__Exercise instructions__.
Pick out and copy every line in the data below that contains the string "MaterialDepth". Case counts.

__Information given__.
-*-*-

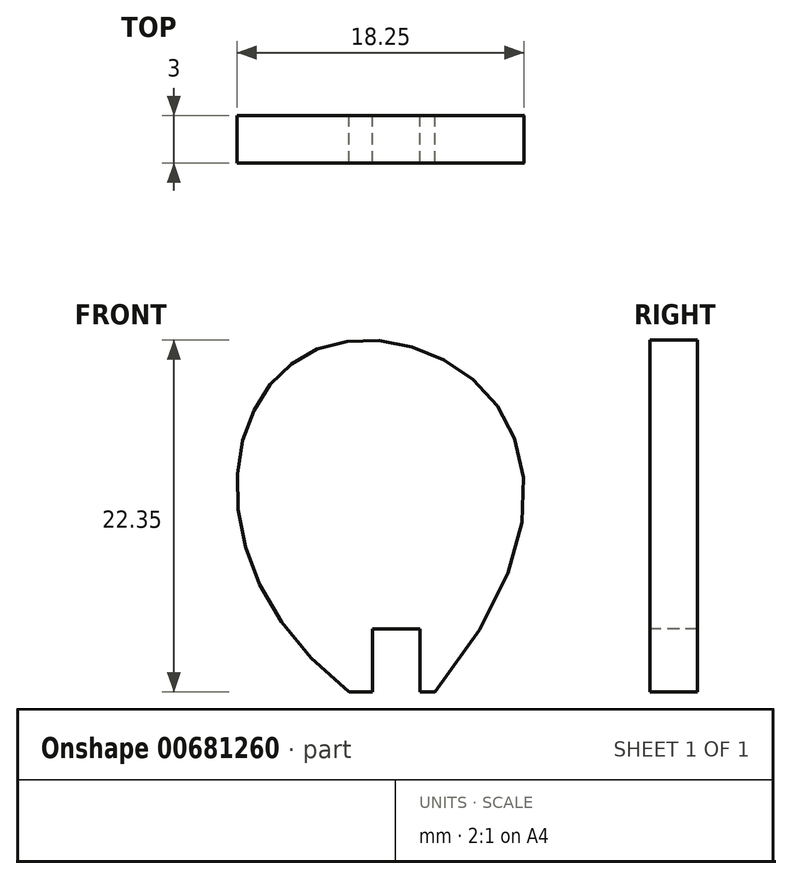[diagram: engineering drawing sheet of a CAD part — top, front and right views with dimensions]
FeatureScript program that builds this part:
annotation { "Feature Type Name" : "Feature", "Feature Type Description" : "" }
export const myFeature = defineFeature(function(context is Context, id is Id, definition is map)
    precondition{}
    {
        {
            assignVariable(context, id + "F0", {"name" : "MaterialDepth", "anyValue" : 3 * mm});
        }
        {
            var Q0;
            Q0=qCreatedBy(makeId("Front.planeOp"),FACE);
            var sketch = newSketch(context, id + "F1", { "sketchPlane" : qUnion([Q0])});
            skLineSegment(sketch, "E0", {"start": v(0, 53.6) * mm, "end": v(0, -7.3) * mm, "construction": true});
            skFitSpline(sketch, "E1", {"points": [v(-3, 0) * mm, v(-4.34, 22) * mm, v(2.48, 0) * mm], "startDerivative": vector(-61.56, 47.6) * mm, "endDerivative": vector(-77.49, -94.85) * mm});
            skLineSegment(sketch, "E2", {"start": v(-3, 0) * mm, "end": v(2.48, 0) * mm});
            skSolve(sketch);
        }
        {
            var Q0;
            Q0=makeQuery(id+"F1.imprint","IMPRINT",FACE,{"disambiguationData":[TD([[makeQuery(id+"F1.imprint","IMPRINT",EDGE,{"derivedFrom":sQuery(id+"F1.wireOp",EDGE,"E1")}),-1.0]])]});
            extrude(context, id + "F2", {"entities" : qUnion([Q0]), "endBound" : BoundingType.SYMMETRIC, "depth" : getVariable(context, 'MaterialDepth'), "offsetDistance" : 25 * mm});
        }
        {
            var Q0;
            Q0=makeQuery(id+"F2.opExtrude","CAP_FACE",FACE,{"disambiguationData":[OSD([sQuery(id+"F1.wireOp",EDGE,"E1"),sQuery(id+"F1.wireOp",EDGE,"E2")])],"isStart":false});
            var sketch = newSketch(context, id + "F3", { "sketchPlane" : qUnion([Q0])});
            skLineSegment(sketch, "E3.bottom", {"start": v(1.5, -4) * mm, "end": v(-1.5, -4) * mm});
            skLineSegment(sketch, "E3.top", {"start": v(1.5, 4) * mm, "end": v(-1.5, 4) * mm});
            skLineSegment(sketch, "E3.left", {"start": v(1.5, -4) * mm, "end": v(1.5, 4) * mm});
            skLineSegment(sketch, "E3.right", {"start": v(-1.5, -4) * mm, "end": v(-1.5, 4) * mm});
            skPoint(sketch, "E3.middle", {"position": v(0, 0) * mm});
            skSolve(sketch);
        }
        {
            var Q0;
            Q0=qSketchRegion(id+"F3",true);
            extrude(context, id + "F4", {"entities" : qUnion([Q0]), "operationType" : NewBodyOperationType.REMOVE, "oppositeDirection" : true, "depth" : 25 * mm, "offsetDistance" : 25 * mm});
        }
    });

-*-*-

__Task result__.
            assignVariable(context, id + "F0", {"name" : "MaterialDepth", "anyValue" : 3 * mm});
            extrude(context, id + "F2", {"entities" : qUnion([Q0]), "endBound" : BoundingType.SYMMETRIC, "depth" : getVariable(context, 'MaterialDepth'), "offsetDistance" : 25 * mm});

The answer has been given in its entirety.